Fig. 6: ROCS microscopy of particle binding on a thermal noise level. | Nature Communications

Fig. 6: ROCS microscopy of particle binding on a thermal noise level.

From: 100 Hz ROCS microscopy correlated with fluorescence reveals cellular dynamics on different spatiotemporal scales

Fig. 6

a TIR-ROCS images (10 ms integration time) of J774 macrophages before exposure of 100 nm glass particles, 1 min after injection and 3 min after injection. ImageJ edge finder increases visibility and high particle densities. b A 100 nm glass particle scatters less than 0.6% of incident photons. 0.03 · 0.6% of scattered photons reach the detector carrying information about particle motions. c More than 100 particles are tracked automatically within region ROI 1 after 1 and 3 min. A particular particle is marked by a red and blue circle. d Position fluctuations of particles bound to the cell surface are analyzed by the position fluctuation standard deviations σ(t). e Temporal evolution of mean fluctuation widths \(\bar{\sigma }\) and binding strengths \(\bar{\kappa }\) of ca. 260 particles after t = 1 min, 5 min and 10 min.
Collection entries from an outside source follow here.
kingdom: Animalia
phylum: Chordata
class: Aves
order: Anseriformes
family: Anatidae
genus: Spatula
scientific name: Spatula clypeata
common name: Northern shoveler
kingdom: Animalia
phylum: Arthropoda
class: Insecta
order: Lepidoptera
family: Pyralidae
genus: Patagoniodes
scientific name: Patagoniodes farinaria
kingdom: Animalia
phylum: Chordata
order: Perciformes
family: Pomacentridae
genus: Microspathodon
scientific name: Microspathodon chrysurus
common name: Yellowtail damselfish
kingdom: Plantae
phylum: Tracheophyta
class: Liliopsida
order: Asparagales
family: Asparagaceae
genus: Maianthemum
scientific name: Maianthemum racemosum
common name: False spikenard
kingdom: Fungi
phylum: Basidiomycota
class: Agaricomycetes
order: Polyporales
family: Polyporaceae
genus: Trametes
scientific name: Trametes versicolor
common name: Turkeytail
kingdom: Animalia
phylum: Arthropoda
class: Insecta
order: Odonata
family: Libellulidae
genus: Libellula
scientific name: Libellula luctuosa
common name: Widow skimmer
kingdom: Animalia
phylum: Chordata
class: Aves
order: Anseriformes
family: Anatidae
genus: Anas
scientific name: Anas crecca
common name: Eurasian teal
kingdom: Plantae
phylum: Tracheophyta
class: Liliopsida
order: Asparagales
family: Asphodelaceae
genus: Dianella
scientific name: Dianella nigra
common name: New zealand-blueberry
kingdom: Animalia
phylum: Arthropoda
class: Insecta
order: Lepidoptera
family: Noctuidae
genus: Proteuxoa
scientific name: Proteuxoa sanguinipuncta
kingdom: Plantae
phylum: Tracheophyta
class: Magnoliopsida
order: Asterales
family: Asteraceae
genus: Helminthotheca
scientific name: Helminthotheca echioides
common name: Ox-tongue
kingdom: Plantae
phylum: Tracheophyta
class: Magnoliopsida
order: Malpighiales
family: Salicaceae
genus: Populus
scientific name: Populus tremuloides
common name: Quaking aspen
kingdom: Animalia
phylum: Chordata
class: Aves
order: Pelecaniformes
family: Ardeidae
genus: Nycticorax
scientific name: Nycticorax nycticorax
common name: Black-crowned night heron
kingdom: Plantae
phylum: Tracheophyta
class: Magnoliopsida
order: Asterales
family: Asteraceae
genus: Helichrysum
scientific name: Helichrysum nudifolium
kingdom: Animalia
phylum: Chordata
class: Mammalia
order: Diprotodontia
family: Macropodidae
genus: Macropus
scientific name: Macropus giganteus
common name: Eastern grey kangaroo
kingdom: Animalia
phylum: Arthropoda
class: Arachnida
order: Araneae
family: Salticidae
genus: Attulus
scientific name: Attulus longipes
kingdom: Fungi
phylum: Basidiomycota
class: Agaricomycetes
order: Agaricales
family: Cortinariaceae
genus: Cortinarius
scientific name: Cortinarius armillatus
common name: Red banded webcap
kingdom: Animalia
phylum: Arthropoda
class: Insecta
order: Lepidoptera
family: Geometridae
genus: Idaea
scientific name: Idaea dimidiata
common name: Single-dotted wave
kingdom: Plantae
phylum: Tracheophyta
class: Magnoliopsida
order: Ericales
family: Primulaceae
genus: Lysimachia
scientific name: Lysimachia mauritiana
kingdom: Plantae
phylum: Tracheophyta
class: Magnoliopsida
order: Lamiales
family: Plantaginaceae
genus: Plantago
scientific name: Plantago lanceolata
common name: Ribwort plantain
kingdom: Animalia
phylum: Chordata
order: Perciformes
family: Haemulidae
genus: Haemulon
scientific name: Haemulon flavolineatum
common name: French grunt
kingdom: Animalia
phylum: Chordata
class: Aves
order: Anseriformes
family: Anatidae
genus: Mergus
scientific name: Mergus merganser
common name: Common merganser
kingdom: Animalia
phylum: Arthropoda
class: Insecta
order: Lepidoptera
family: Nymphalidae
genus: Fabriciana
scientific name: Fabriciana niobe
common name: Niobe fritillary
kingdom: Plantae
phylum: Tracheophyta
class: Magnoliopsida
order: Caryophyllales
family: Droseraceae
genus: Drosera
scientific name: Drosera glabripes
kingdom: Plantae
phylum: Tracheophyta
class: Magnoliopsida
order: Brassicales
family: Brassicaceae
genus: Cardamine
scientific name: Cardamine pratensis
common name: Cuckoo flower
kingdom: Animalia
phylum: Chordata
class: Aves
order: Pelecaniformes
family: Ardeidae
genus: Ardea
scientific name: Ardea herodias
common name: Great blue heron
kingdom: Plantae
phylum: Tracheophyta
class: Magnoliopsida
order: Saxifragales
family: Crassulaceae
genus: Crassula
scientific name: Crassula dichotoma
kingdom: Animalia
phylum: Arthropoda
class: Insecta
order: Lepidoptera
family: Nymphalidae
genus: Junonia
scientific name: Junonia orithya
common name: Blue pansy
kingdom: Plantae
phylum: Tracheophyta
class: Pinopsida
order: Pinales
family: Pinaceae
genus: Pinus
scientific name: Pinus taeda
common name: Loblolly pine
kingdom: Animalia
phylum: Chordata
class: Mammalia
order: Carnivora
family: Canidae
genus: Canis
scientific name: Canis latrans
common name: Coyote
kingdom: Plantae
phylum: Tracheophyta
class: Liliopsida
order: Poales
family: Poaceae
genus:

Within 10 min, the mean binding strength \(\bar{\kappa }\) has increased about fivefold. Errors bars indicate STD. f Left: image of unlabeled cells with fluorescent-labeled particles recorded with both TIR-ROCS (at 100 Hz) and TIR-F (at 2 Hz). Particles (see 4 white/green arrows) bound to cells are visible with TIR-F (in green, shifted) and with TIR-ROCS (in white/orange). Right: ROCS image of cells with particles. ROI 3 with bright particles in front of cellular structures allowing precise 100 Hz particle tracking. Source data are provided as a Source Data file.